# X-Apps (New Linux Mint Project)



## Eamonn (Sep 13, 2016)

Is anyone porting/interested in a port of the new Linux Mint X-Apps project?

------------------------------------------------------------------------------------------------
From the what's new page for Linux Mint 18.

*X-Apps*
A new project called "X-Apps" was started and its goal is to produce generic applications for traditional GTK desktop environments.

The idea behind this project is to replace applications which no longer integrate properly outside of a particular environment (this is the case for a growing number of GNOME applications) and to give our desktop environments the same set of core applications, so that each change, each new feature being developed, each little improvement made in one of them will benefit not just one environment, but all of them.

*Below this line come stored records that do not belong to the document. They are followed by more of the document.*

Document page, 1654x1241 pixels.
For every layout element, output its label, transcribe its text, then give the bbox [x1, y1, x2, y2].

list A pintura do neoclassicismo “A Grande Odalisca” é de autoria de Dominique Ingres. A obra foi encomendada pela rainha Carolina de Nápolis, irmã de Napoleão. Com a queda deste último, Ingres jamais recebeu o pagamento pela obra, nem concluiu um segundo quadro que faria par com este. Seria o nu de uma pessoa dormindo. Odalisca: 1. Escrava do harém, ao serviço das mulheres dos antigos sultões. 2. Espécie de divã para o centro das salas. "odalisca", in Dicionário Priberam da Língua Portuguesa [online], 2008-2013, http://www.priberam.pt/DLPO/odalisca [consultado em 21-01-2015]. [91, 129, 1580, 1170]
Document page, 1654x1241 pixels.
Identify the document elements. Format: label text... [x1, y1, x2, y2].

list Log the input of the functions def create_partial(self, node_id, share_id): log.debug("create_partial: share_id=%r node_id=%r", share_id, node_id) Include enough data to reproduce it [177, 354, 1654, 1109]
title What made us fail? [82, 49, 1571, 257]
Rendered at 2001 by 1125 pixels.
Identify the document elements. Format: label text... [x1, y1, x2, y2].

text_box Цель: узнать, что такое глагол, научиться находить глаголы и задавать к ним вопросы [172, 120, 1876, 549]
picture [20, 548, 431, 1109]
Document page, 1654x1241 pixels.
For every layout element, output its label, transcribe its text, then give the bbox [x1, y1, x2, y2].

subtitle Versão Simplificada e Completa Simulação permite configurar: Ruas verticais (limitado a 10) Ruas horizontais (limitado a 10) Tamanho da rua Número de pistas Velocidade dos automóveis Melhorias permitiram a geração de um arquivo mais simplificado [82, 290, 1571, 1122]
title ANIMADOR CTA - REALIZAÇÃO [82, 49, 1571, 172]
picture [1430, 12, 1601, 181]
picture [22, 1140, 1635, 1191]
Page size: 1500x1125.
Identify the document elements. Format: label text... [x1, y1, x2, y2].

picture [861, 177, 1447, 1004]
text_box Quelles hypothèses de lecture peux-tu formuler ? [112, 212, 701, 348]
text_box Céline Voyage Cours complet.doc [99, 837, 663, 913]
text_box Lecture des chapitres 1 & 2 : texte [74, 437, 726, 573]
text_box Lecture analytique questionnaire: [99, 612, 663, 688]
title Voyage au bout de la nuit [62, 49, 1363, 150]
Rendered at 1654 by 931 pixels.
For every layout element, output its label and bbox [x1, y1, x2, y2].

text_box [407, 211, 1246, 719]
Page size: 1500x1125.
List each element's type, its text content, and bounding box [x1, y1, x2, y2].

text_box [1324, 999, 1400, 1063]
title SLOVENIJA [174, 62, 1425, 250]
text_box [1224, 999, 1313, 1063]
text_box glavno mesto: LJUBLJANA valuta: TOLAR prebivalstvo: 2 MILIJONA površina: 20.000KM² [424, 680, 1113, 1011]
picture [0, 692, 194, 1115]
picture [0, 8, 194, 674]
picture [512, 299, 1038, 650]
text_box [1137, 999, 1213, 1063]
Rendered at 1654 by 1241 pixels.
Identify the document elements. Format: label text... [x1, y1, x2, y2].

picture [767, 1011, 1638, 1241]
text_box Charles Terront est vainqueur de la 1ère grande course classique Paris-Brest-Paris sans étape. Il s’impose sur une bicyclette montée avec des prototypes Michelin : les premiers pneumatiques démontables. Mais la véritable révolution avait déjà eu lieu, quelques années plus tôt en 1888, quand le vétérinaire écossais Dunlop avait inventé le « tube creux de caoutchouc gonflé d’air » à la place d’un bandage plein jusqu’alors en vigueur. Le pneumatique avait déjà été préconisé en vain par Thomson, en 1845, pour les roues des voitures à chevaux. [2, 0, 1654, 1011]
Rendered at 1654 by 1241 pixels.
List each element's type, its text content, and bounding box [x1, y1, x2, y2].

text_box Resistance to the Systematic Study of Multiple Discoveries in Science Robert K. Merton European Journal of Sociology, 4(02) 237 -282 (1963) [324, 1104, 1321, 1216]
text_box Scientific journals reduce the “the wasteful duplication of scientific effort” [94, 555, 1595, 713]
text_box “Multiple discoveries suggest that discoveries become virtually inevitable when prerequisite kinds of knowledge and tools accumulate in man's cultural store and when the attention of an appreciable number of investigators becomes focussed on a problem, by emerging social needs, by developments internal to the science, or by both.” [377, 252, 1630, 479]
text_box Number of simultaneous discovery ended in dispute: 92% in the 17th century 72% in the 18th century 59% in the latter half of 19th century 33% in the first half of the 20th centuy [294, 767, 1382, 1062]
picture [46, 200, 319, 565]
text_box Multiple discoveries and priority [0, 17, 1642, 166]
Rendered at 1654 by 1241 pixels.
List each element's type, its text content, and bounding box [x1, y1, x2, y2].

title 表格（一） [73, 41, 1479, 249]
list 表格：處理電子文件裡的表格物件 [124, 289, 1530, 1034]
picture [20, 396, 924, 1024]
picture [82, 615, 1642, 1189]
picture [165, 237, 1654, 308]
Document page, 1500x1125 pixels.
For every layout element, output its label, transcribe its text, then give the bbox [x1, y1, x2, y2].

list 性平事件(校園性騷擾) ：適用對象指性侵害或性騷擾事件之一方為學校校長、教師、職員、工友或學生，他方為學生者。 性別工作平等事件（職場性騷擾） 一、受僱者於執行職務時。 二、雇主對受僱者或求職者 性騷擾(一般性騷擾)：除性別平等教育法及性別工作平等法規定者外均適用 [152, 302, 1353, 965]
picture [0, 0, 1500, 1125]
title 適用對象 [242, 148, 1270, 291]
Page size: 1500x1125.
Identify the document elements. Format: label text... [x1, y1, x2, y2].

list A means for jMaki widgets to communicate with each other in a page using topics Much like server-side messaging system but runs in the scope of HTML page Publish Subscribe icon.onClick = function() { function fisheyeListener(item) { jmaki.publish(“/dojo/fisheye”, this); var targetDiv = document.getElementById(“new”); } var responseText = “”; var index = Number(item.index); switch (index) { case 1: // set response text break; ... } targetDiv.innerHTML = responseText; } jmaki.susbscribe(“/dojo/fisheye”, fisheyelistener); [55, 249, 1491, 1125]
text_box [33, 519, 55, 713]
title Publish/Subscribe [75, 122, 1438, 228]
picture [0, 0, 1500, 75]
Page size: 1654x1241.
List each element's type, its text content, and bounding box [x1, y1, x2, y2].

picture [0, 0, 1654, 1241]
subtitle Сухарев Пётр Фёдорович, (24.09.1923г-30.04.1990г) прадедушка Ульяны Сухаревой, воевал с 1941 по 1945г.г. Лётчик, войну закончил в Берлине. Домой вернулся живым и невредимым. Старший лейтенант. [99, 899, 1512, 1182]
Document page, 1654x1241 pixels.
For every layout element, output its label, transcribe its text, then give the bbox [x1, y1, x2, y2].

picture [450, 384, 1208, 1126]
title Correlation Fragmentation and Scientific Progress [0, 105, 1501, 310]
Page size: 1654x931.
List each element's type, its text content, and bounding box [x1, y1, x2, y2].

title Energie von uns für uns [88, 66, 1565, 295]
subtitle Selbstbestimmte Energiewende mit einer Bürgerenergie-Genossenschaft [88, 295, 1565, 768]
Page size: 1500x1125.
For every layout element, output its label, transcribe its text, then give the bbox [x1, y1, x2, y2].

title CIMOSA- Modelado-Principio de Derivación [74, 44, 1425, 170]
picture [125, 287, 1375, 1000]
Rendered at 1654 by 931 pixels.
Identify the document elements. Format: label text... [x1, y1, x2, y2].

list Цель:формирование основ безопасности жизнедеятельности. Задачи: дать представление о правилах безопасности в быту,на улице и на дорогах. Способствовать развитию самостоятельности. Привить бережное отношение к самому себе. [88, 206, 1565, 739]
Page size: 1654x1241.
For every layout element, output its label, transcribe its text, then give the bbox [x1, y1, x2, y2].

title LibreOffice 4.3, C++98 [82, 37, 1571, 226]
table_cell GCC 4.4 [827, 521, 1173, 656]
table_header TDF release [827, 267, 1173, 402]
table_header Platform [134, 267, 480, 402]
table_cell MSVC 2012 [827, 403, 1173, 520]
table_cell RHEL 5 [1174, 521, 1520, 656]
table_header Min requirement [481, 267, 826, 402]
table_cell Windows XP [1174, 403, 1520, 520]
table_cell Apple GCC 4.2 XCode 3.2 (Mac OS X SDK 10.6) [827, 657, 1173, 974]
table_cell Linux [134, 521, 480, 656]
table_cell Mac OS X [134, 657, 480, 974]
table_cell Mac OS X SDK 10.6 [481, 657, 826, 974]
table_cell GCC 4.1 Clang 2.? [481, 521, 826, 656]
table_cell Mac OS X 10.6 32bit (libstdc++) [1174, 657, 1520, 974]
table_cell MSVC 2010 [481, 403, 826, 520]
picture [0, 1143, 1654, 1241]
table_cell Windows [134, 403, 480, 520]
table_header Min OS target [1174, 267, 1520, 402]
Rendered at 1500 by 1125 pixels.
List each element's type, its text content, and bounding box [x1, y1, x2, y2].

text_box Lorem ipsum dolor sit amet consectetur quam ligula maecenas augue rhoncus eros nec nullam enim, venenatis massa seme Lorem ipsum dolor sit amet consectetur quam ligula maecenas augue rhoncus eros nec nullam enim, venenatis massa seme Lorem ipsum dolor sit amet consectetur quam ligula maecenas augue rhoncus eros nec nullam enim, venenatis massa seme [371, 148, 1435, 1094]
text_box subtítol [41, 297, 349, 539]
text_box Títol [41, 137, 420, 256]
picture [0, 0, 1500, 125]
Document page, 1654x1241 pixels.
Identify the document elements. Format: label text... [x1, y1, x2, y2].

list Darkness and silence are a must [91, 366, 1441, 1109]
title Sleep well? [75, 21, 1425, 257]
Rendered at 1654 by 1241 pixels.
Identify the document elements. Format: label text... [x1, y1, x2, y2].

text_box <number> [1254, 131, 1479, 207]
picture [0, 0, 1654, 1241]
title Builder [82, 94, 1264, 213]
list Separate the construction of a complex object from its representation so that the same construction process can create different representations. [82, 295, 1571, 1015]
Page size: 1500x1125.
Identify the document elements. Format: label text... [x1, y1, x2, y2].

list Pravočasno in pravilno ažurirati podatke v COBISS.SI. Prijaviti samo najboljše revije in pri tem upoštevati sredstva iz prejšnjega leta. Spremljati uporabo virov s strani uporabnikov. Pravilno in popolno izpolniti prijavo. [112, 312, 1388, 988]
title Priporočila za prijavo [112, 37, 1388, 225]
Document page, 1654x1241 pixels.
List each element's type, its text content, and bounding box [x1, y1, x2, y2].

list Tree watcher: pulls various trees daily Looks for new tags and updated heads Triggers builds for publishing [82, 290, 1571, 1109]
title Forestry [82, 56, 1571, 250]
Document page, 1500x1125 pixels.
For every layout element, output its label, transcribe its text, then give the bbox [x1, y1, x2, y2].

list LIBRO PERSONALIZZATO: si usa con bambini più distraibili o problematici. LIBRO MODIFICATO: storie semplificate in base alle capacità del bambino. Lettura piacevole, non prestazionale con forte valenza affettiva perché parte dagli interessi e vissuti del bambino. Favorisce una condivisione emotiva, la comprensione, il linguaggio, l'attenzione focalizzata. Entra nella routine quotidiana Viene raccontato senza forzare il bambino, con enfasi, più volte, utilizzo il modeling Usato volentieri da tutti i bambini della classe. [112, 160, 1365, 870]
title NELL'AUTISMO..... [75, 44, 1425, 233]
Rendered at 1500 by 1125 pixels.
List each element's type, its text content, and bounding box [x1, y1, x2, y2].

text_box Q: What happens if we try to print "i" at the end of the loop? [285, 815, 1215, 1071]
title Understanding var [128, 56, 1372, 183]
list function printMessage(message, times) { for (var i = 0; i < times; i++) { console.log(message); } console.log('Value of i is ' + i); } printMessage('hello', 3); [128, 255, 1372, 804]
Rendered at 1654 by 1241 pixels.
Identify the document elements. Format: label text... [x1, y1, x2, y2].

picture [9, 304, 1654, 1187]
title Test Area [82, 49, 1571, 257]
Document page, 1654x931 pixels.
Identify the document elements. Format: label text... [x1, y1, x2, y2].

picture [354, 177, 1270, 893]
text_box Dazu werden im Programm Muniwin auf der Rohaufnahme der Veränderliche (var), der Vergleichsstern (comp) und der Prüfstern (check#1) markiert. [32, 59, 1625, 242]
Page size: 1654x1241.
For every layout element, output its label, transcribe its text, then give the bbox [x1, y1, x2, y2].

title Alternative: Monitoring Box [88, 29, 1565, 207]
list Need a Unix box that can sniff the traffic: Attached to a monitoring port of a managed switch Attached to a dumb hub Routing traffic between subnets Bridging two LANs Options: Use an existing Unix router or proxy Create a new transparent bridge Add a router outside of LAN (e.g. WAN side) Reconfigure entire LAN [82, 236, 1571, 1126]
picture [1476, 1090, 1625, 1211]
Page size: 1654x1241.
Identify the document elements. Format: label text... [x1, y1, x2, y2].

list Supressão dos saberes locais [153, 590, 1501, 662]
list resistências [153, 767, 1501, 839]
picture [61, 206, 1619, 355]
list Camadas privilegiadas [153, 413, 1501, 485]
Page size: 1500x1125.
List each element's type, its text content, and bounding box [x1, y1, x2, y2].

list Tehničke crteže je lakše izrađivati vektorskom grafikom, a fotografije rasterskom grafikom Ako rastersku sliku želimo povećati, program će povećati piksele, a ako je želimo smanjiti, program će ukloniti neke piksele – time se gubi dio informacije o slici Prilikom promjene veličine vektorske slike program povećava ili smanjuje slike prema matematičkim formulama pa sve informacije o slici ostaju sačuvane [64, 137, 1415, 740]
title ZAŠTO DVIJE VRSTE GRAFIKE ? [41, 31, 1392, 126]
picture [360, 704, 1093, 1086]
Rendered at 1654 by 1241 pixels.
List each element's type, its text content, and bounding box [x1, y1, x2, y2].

The core ideas for X-Apps are:

To use modern toolkits and technologies (GTK3 for HiDPI support, gsettings etc..)
To use traditional user interfaces (titlebars, menubars)
To work everywhere (to be generic, desktop-agnostic and distro-agnostic)
To provide the functionality users already enjoy (or enjoyed in the past for distributions which already lost some functionality)
To be backward-compatible (in order to work on as many distributions as possible)
Xed is based on Pluma/Gedit and acts as the default text editor.
Xviewer is based on Eye of GNOME and acts as the default image viewer.
Xreader is based on Atril/Evince and acts as the default document and PDF reader.
Xplayer is based on Totem and acts as the default media player for music and videos.
Pix is based on gThumb, which is an application to organize your photos.
------------------------------------------------------------------------------------------------

This is an excellent idea that I would love to see ported. With the Gnome projects habit of stripping functionality and changing interfaces to match only their idea of UI design these would be great applications to have in the ports collection.


----------